Saved entries:
---
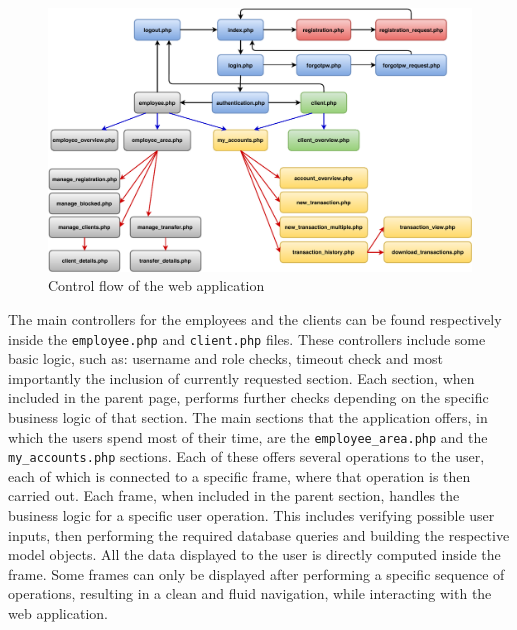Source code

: \begin{figure}[h!tbp]
	\centering
	\includegraphics[width=\textwidth]{figures/view_graph}
	\caption{Control flow of the web application}
	\label{figure:view_graph}
\end{figure}
The main controllers for the employees and the clients can be found respectively inside the \texttt{employee.php} and \texttt{client.php} files. These controllers include some basic logic, such as: username and role checks, timeout check and most importantly the inclusion of currently requested section.\newline
Each section, when included in the parent page, performs further checks depending on the specific business logic of that section. The main sections that the \gnb{} application offers, in which the users spend most of their time, are the \texttt{employee\_area.php} and the \texttt{my\_accounts.php} sections. Each of these offers several operations to the user, each of which is connected to a specific frame, where that operation is then carried out.\newline
Each frame, when included in the parent section, handles the business logic for a specific user operation. This includes verifying possible user inputs, then performing the required database queries and building the respective model objects. All the data displayed to the user is directly computed inside the frame. Some frames can only be displayed after performing a specific sequence of operations, resulting in a clean and fluid navigation, while interacting with the web application.\newline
---
What to work on
The records above are to be repeated exactly, apart from their pictures.

Your solution
Source code

: \begin{figure}[h!tbp]
	\centering
	\includegraphics[width=\textwidth]{figures/view_graph}
	\caption{Control flow of the web application}
	\label{figure:view_graph}
\end{figure}
The main controllers for the employees and the clients can be found respectively inside the \texttt{employee.php} and \texttt{client.php} files. These controllers include some basic logic, such as: username and role checks, timeout check and most importantly the inclusion of currently requested section.\newline
Each section, when included in the parent page, performs further checks depending on the specific business logic of that section. The main sections that the \gnb{} application offers, in which the users spend most of their time, are the \texttt{employee\_area.php} and the \texttt{my\_accounts.php} sections. Each of these offers several operations to the user, each of which is connected to a specific frame, where that operation is then carried out.\newline
Each frame, when included in the parent section, handles the business logic for a specific user operation. This includes verifying possible user inputs, then performing the required database queries and building the respective model objects. All the data displayed to the user is directly computed inside the frame. Some frames can only be displayed after performing a specific sequence of operations, resulting in a clean and fluid navigation, while interacting with the web application.\newline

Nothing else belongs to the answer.